This third article by Absolute Futures will show how many bushels of corn are needed to make just one gallon of ethanol. This will show anyone who trades in corn how the production of ethanol affects the total amount of corn that can be used to feed livestock and for other domestic uses.
Up to 2.5 gallons of ethanol fuel can be made from a bushel of corn. To make ethanol, only the starch from the corn is used. Most of the corn kernel is still there, so the protein and other valuable byproducts can be used to make food for people, feed for animals, and different chemicals. For example, the same bushel of corn (56 lbs.) used to make ethanol can also be used to make the following things, depending on how ethanol is made. Ethanol can be made from corn by using either the wet-milling or dry-milling process. Dry-milling plants cost less to build and make more ethanol, but the co-products they make are worth less.
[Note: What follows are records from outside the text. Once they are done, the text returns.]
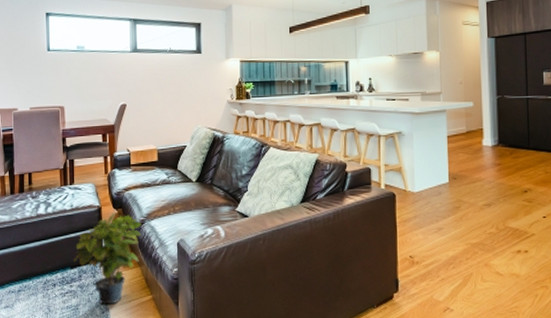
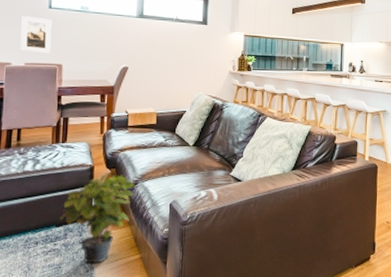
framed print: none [24,60,52,97] -> present [20,16,52,53]

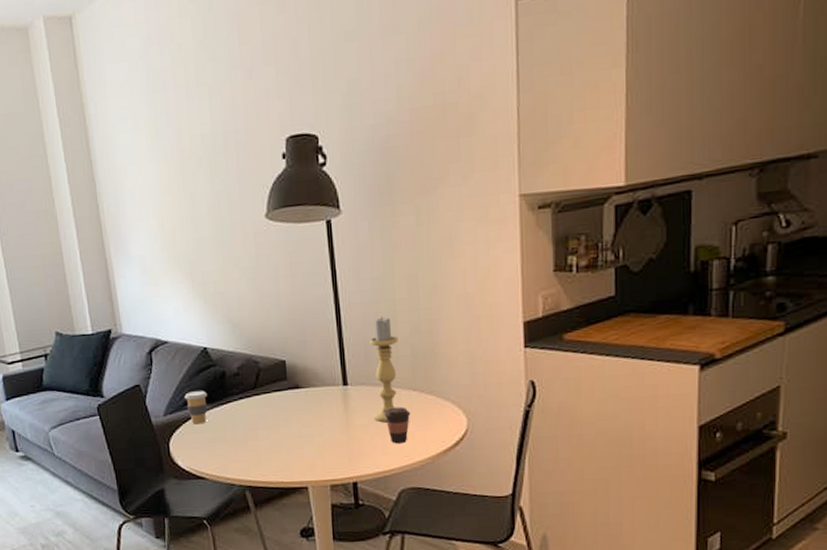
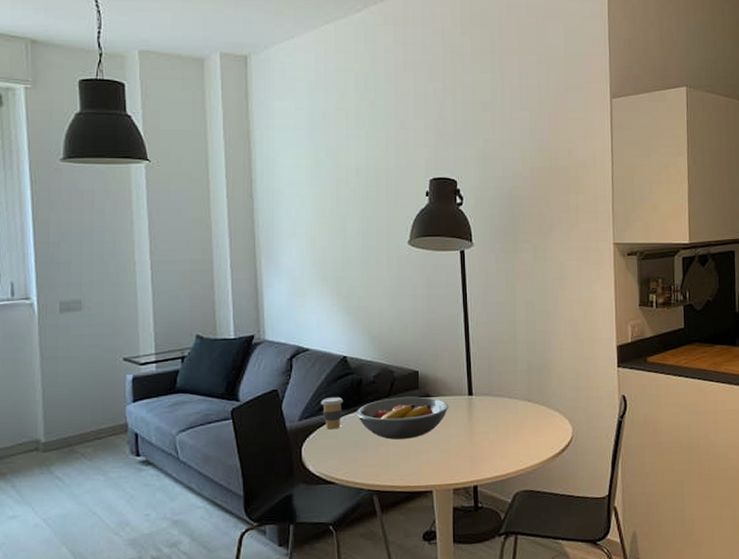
fruit bowl: none [221,388,322,434] -> present [356,396,449,440]
candle holder: present [369,317,398,423] -> none [493,336,517,430]
coffee cup: present [384,406,411,444] -> none [503,416,526,450]

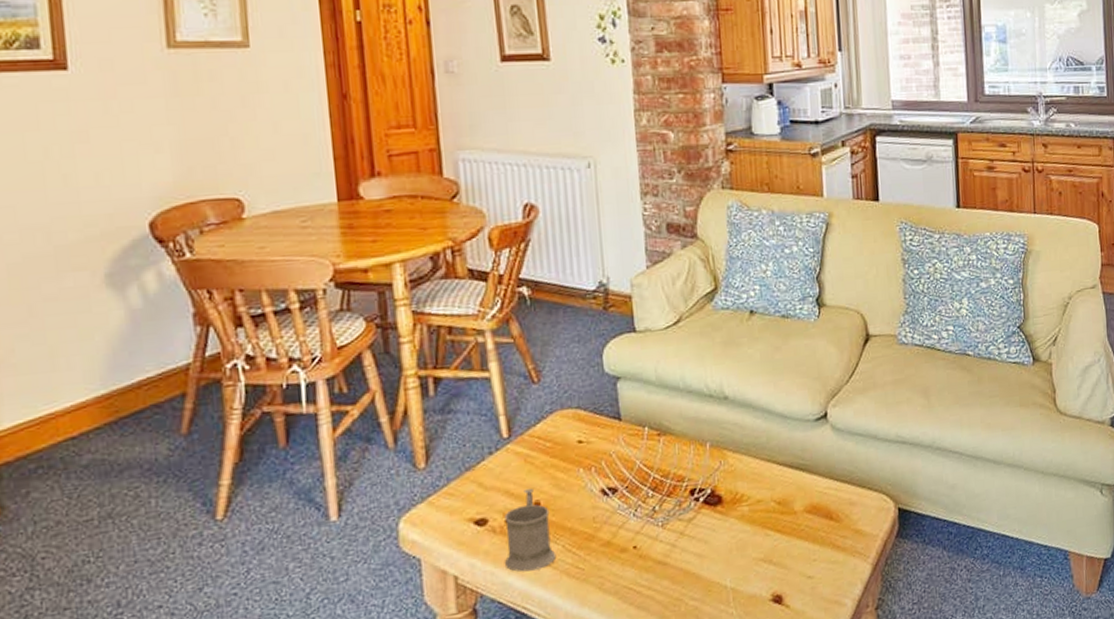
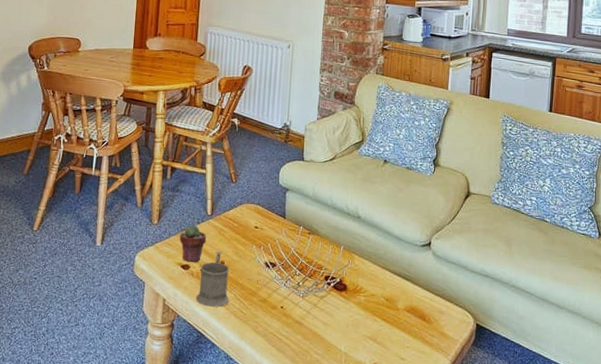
potted succulent: none [464,456,508,514] -> present [180,224,207,262]

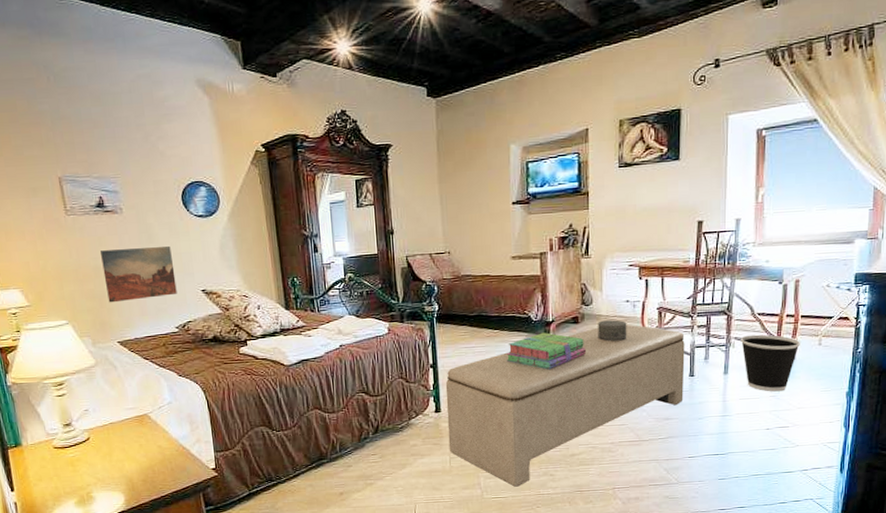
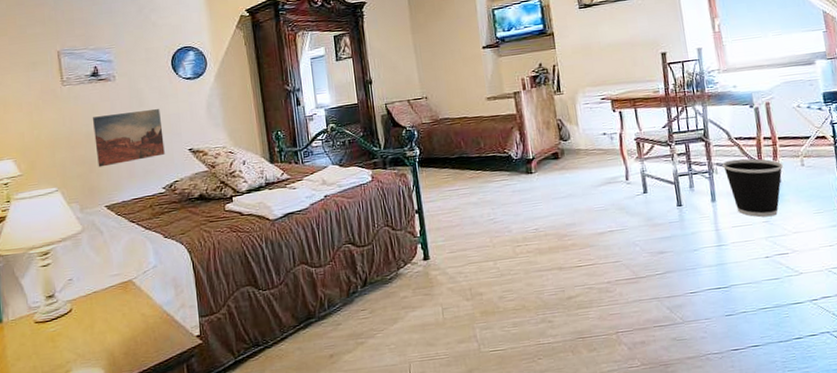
bench: present [445,324,685,487] -> none [432,156,675,337]
stack of books: present [506,332,587,370] -> none [490,170,571,208]
decorative box: present [598,320,627,342] -> none [578,153,609,176]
Wet milling makes 31.5 pounds of starch, 33 pounds of sweetener, 2.5 gallons of ethanol fuel, 12.4 pounds of feed with 21% protein, 3.0 pounds of feed with 60% gluten, 1.5 pounds of corn oil, and 17 pounds of carbon dioxide.
The process of dry milling 2.5 gallons of ethanol fuel and 15 pounds of brewer's yeast, 10 eight-ounce packages of cheese curls, 1 pound of pancake mix, 22 pounds of hominy feed for live cattle, 0.7 pounds of corn oil, and 17 pounds of carbon dioxide.
The amount of "net energy" used to make ethanol is one of the most controversial things about it. Research done in 1995 by the Institute for Local Self-Reliance found that making ethanol from corn creates more energy than it uses. If corn farmers use energy-efficient, state-of-the-art farming methods and ethanol plants use energy-efficient, state-of-the-art production methods, then a gallon of ethanol and the other byproducts contain more than twice as much energy as was used to grow the corn and turn it into ethanol.